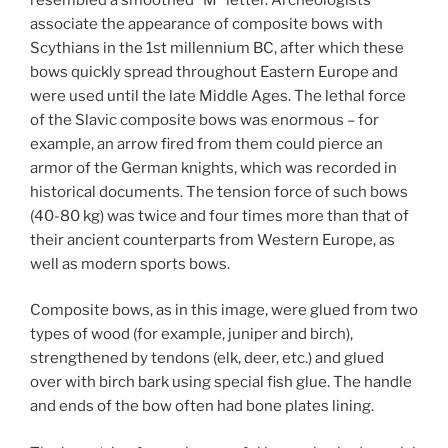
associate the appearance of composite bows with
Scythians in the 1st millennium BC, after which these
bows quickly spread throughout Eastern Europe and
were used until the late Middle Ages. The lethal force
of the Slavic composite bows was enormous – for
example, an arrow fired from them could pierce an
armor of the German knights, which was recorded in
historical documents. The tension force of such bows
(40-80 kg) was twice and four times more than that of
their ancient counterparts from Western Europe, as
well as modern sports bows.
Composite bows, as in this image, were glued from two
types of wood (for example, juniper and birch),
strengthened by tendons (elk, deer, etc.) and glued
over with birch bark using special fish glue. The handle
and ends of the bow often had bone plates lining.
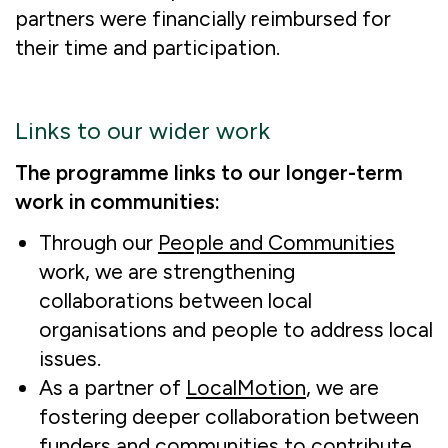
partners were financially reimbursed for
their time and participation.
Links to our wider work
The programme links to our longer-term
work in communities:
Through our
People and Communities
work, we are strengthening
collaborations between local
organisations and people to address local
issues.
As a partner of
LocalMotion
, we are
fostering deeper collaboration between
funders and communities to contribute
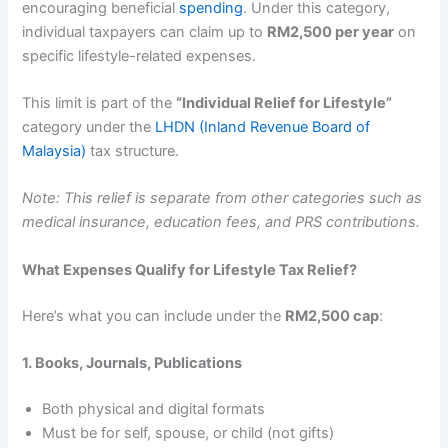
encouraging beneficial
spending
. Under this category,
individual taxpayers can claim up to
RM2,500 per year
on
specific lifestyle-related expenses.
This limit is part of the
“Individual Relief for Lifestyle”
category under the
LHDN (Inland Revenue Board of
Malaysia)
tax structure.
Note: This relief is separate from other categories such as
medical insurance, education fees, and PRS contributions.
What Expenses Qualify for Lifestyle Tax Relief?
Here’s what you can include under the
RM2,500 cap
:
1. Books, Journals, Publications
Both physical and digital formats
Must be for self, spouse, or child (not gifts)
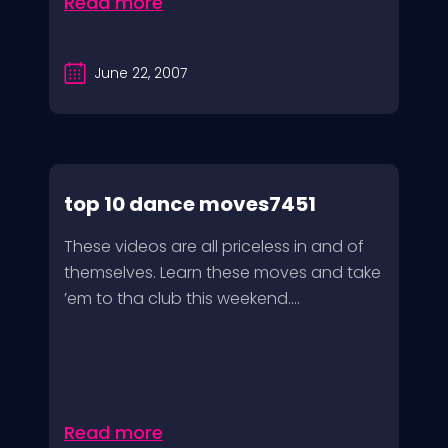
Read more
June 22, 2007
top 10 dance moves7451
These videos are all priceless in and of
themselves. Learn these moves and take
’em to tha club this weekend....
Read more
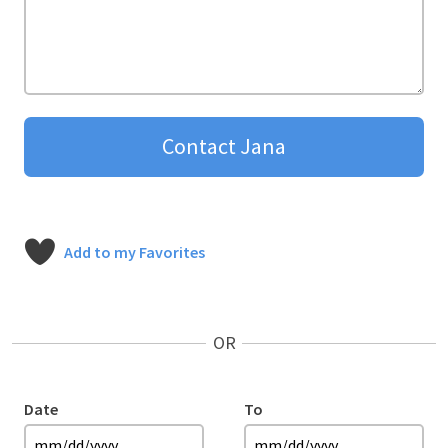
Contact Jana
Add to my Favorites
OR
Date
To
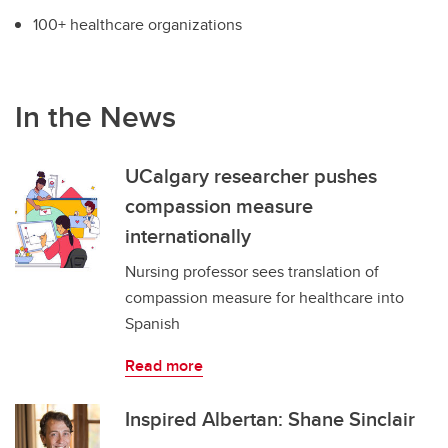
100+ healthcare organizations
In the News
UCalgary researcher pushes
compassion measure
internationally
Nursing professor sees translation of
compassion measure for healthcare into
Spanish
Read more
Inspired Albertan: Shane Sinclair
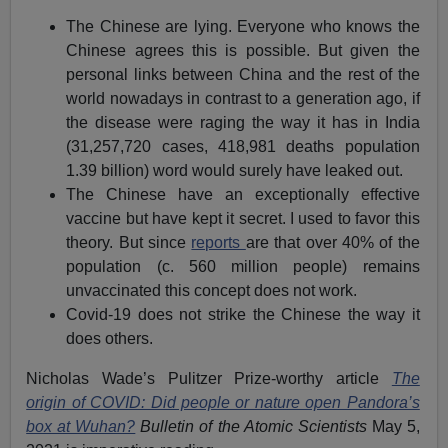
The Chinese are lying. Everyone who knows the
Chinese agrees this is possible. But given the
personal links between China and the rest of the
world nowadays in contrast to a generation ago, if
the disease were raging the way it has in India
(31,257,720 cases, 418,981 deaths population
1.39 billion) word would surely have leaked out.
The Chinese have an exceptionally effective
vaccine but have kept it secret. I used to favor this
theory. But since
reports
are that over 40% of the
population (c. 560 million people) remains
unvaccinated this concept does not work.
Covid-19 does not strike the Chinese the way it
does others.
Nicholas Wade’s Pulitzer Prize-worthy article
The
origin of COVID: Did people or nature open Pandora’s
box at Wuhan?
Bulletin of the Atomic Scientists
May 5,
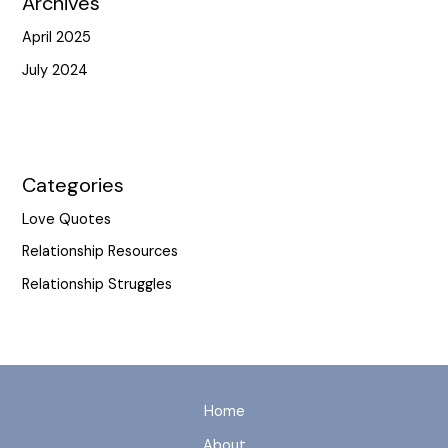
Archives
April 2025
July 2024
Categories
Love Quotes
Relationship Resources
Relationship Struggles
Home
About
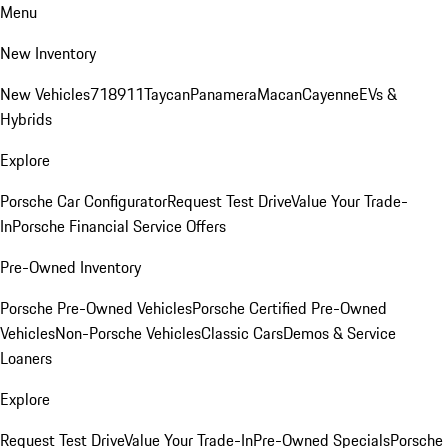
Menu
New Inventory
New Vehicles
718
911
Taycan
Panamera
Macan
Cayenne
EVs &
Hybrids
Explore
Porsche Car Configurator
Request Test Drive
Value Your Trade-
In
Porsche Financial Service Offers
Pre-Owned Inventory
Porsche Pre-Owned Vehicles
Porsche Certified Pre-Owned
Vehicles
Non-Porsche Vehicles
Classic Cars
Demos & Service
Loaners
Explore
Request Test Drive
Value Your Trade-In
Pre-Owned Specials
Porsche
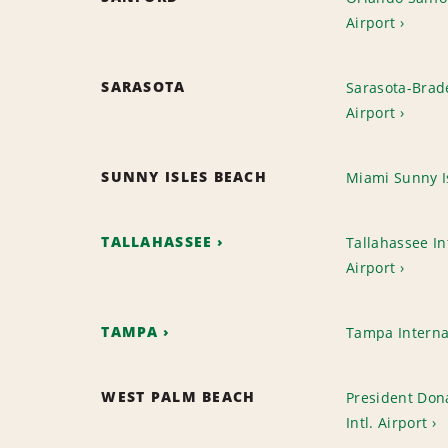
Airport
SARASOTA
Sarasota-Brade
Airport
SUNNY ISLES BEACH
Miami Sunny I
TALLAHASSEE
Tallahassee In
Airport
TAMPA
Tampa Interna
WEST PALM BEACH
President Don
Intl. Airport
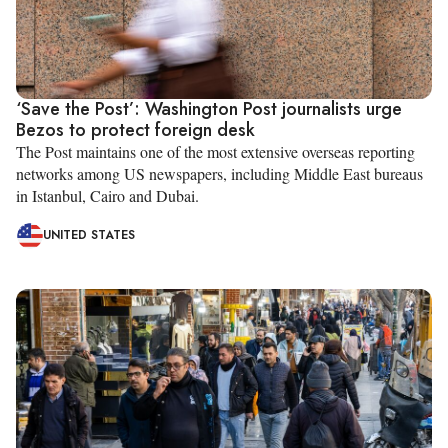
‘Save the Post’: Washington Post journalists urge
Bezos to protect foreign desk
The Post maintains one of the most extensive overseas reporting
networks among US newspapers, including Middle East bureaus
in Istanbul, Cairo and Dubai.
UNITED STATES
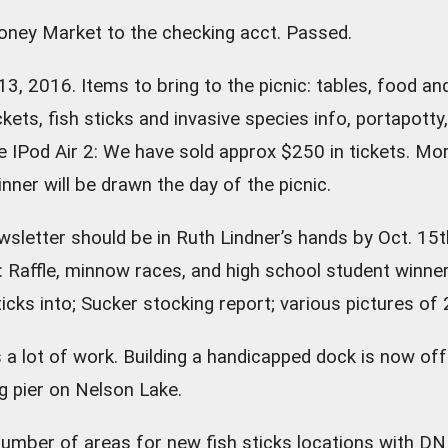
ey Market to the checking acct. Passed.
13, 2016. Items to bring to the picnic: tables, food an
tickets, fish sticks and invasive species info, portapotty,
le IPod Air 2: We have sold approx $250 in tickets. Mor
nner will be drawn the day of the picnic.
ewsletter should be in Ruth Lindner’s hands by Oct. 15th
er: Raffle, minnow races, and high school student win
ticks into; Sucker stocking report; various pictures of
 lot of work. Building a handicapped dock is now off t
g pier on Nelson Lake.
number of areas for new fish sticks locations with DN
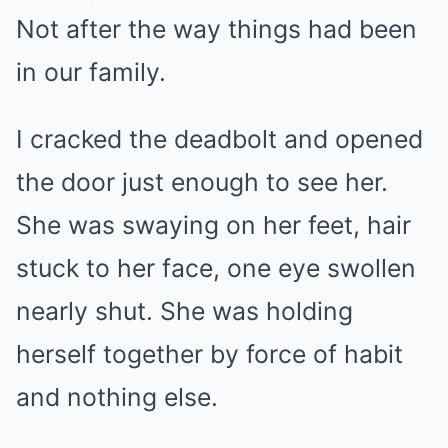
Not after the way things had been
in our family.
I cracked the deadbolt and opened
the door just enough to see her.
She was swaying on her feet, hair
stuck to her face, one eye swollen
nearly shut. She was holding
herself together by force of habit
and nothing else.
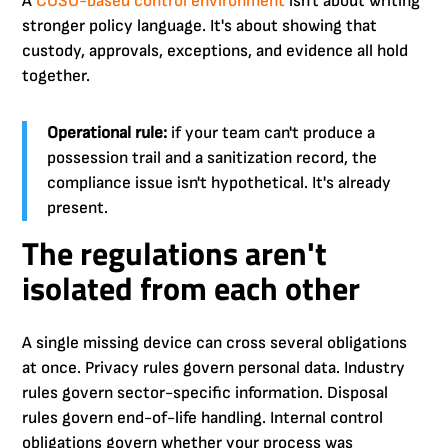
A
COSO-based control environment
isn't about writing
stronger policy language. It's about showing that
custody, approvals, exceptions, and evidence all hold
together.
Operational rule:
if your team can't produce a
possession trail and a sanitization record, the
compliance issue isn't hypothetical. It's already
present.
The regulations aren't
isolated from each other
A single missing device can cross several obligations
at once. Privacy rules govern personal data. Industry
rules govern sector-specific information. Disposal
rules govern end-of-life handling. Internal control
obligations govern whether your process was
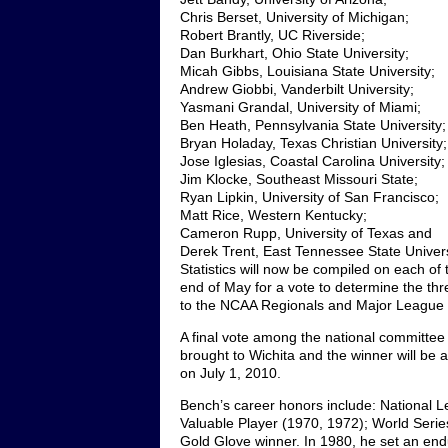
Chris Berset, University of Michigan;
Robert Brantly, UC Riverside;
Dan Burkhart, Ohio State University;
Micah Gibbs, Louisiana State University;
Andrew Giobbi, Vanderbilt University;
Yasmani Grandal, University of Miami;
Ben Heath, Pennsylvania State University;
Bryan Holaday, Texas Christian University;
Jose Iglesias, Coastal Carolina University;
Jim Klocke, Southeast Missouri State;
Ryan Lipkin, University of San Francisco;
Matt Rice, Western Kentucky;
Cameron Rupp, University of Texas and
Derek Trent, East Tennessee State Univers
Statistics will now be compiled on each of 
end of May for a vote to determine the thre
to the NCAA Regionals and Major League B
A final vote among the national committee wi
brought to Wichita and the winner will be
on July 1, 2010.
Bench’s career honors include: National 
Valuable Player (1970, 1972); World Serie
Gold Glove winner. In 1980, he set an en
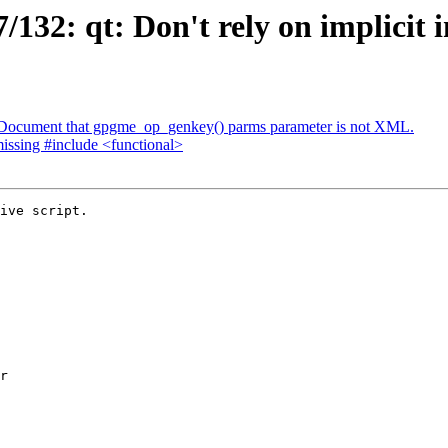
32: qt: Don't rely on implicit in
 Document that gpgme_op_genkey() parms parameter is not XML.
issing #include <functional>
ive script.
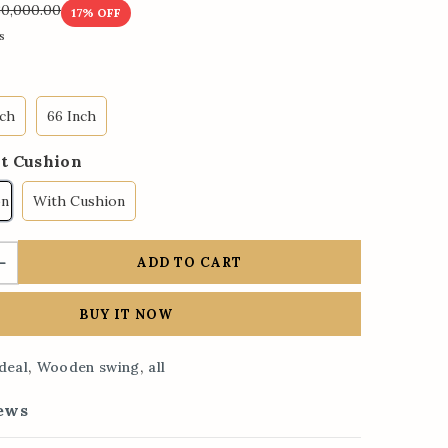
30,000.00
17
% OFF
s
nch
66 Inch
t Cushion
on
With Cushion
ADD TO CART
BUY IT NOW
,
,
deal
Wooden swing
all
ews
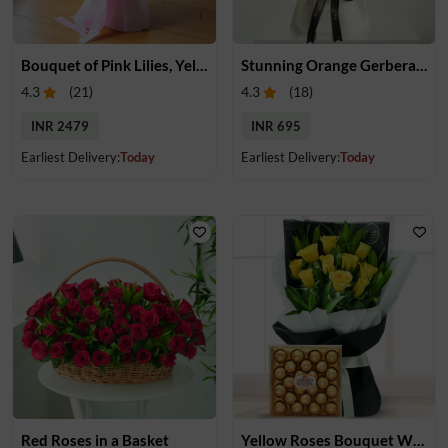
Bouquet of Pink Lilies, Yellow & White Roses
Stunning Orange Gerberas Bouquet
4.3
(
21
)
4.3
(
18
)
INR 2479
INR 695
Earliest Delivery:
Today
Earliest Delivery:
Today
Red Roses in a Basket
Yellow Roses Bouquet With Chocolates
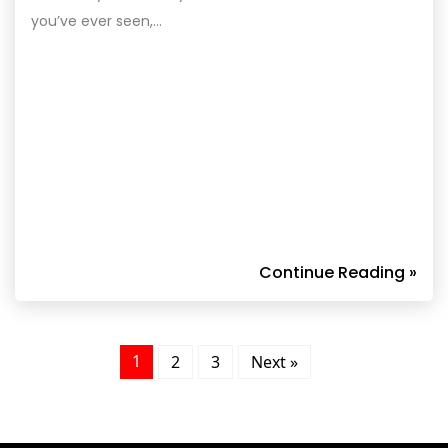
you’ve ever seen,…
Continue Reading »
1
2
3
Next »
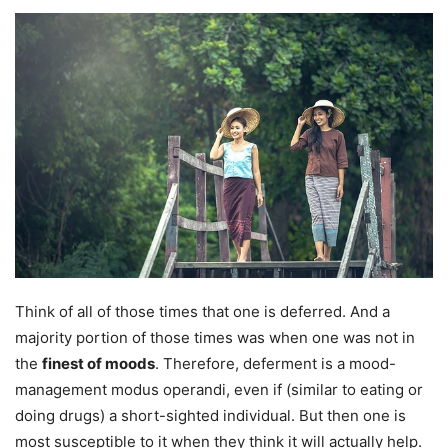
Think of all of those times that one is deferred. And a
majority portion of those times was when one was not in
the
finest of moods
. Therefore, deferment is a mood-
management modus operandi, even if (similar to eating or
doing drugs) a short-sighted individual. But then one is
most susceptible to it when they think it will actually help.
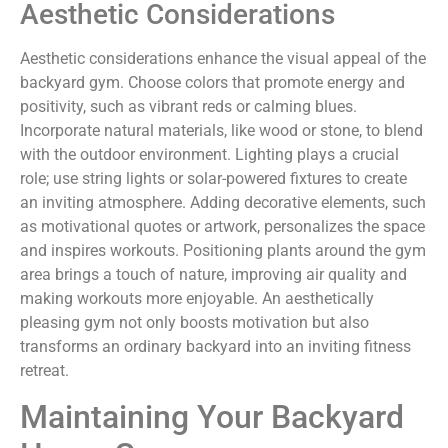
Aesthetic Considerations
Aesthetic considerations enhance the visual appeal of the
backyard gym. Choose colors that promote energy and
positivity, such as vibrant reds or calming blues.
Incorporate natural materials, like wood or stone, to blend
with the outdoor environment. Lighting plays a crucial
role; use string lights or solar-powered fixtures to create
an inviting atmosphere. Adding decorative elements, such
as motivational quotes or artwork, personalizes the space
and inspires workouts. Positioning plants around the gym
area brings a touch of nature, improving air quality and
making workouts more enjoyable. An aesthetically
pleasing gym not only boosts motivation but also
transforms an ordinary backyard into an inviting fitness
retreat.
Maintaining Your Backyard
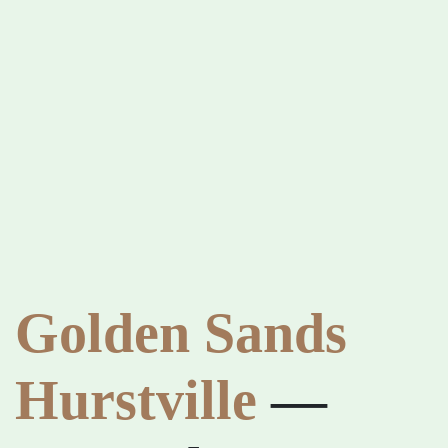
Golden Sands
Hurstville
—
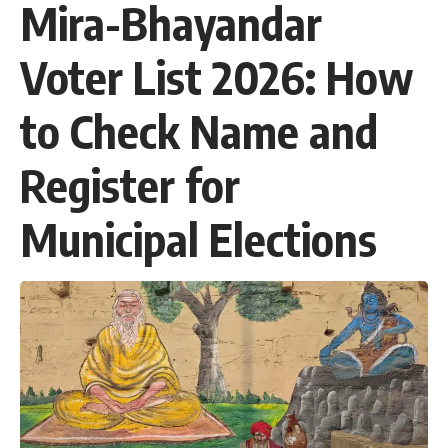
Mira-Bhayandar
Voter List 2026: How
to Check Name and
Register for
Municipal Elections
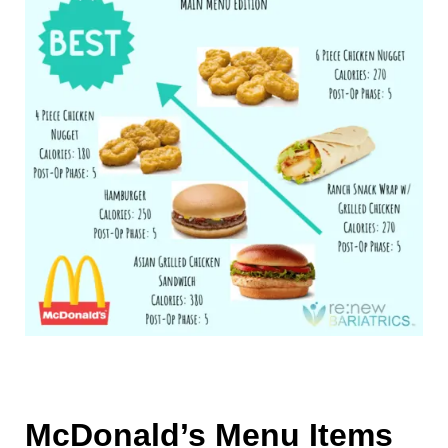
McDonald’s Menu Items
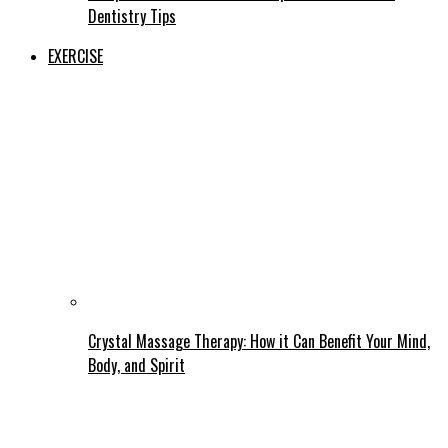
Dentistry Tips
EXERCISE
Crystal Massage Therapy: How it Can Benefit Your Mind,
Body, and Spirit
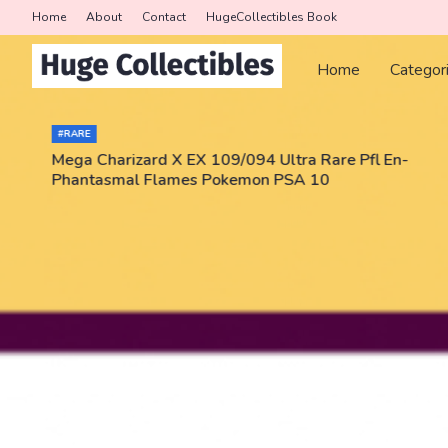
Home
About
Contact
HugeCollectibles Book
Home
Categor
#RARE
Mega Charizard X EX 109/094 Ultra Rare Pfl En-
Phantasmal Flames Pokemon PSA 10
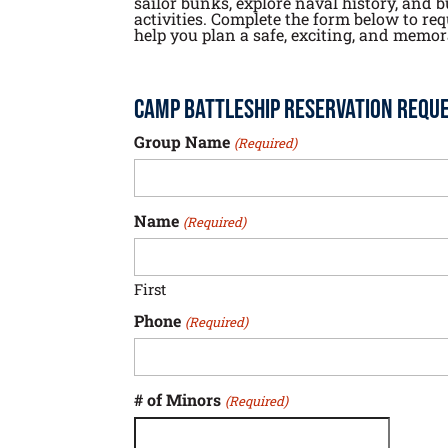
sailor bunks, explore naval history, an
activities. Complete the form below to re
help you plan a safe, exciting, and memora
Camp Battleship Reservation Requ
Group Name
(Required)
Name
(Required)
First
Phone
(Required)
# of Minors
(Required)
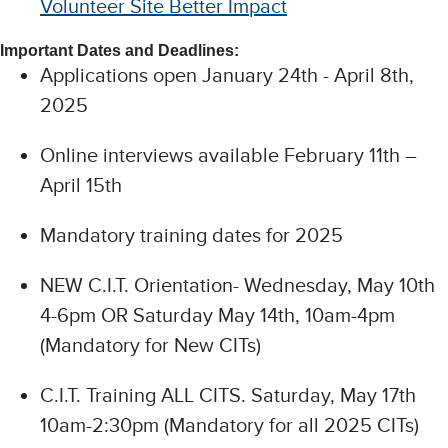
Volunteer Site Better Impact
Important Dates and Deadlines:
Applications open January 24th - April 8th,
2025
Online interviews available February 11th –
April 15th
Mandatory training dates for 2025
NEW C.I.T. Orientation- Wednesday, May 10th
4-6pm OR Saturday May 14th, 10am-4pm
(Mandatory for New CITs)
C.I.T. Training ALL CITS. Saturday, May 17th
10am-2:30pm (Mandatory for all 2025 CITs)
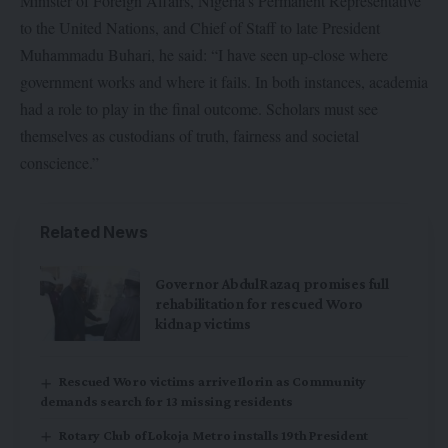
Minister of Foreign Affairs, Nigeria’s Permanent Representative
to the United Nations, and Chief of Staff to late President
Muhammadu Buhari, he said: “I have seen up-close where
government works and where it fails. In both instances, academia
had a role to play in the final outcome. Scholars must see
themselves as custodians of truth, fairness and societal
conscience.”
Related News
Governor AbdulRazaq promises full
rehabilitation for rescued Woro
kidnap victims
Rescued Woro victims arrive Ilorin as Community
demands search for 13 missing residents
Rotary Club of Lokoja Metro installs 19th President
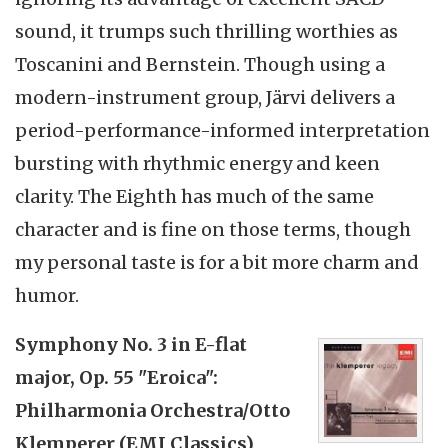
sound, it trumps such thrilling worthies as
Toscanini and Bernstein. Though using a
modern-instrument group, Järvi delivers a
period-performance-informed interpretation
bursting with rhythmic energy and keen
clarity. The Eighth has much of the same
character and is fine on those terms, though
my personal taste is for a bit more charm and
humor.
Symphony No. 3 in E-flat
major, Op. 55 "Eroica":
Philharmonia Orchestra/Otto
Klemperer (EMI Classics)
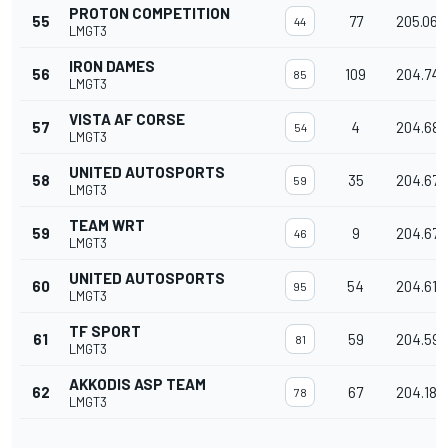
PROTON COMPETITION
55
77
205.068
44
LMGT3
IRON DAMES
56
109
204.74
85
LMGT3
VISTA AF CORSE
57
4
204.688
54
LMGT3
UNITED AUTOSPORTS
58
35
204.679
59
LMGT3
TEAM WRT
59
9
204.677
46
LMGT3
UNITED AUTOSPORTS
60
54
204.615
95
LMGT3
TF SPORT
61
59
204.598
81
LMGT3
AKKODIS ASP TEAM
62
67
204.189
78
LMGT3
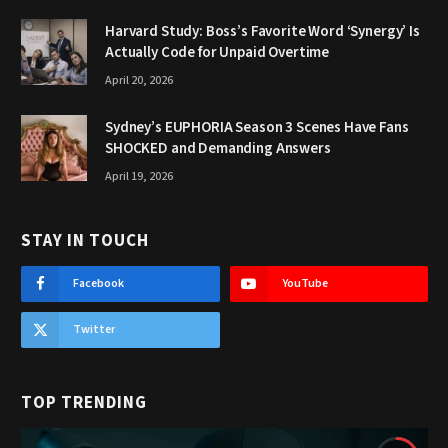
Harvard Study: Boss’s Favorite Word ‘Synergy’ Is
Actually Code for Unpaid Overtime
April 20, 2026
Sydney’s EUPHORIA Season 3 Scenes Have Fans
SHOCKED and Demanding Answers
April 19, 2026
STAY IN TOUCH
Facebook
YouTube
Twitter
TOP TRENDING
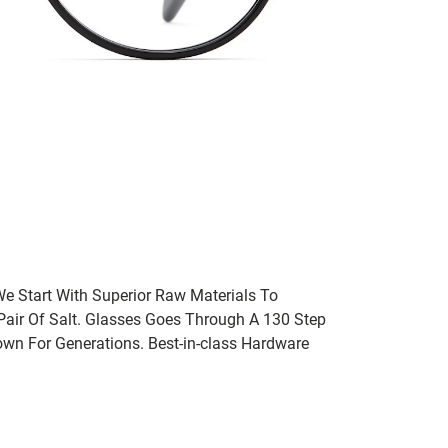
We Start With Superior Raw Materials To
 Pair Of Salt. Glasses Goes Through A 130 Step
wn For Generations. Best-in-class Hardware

********************

Goal of the exercise
Copy the lines from the first one down through the line containing "funders and communities to contribute", leaving out the pictures.

Answer section
associate the appearance of composite bows with
Scythians in the 1st millennium BC, after which these
bows quickly spread throughout Eastern Europe and
were used until the late Middle Ages. The lethal force
of the Slavic composite bows was enormous – for
example, an arrow fired from them could pierce an
armor of the German knights, which was recorded in
historical documents. The tension force of such bows
(40-80 kg) was twice and four times more than that of
their ancient counterparts from Western Europe, as
well as modern sports bows.
Composite bows, as in this image, were glued from two
types of wood (for example, juniper and birch),
strengthened by tendons (elk, deer, etc.) and glued
over with birch bark using special fish glue. The handle
and ends of the bow often had bone plates lining.
partners were financially reimbursed for
their time and participation.
Links to our wider work
The programme links to our longer-term
work in communities:
Through our
People and Communities
work, we are strengthening
collaborations between local
organisations and people to address local
issues.
As a partner of
LocalMotion
, we are
fostering deeper collaboration between
funders and communities to contribute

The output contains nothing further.